WORK REQUEST =>
Return every line of the entries below that contains the string "smiley". Case counts.

RECORDS FOR THE EXERCISE =>

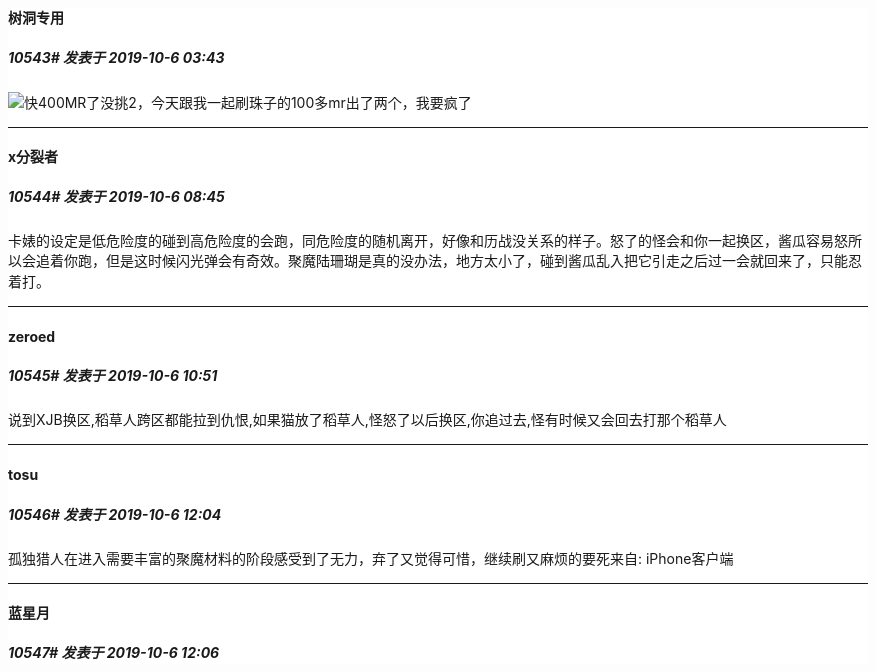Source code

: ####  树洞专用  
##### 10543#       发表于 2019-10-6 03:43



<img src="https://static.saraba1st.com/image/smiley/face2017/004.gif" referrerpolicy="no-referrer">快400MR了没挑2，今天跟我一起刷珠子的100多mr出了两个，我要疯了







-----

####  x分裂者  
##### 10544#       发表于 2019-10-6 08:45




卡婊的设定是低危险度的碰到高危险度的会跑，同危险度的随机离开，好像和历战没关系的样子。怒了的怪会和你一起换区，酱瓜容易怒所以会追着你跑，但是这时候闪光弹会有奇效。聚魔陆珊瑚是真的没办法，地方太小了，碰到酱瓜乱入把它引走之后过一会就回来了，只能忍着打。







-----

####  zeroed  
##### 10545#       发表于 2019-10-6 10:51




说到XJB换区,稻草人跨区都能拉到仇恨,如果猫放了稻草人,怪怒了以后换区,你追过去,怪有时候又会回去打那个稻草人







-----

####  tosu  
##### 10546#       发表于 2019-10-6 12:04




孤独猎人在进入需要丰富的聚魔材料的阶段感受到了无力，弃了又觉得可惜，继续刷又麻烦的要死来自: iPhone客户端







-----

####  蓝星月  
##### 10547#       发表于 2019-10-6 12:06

COMPLETED TASK =>
<img src="https://static.saraba1st.com/image/smiley/face2017/004.gif" referrerpolicy="no-referrer">快400MR了没挑2，今天跟我一起刷珠子的100多mr出了两个，我要疯了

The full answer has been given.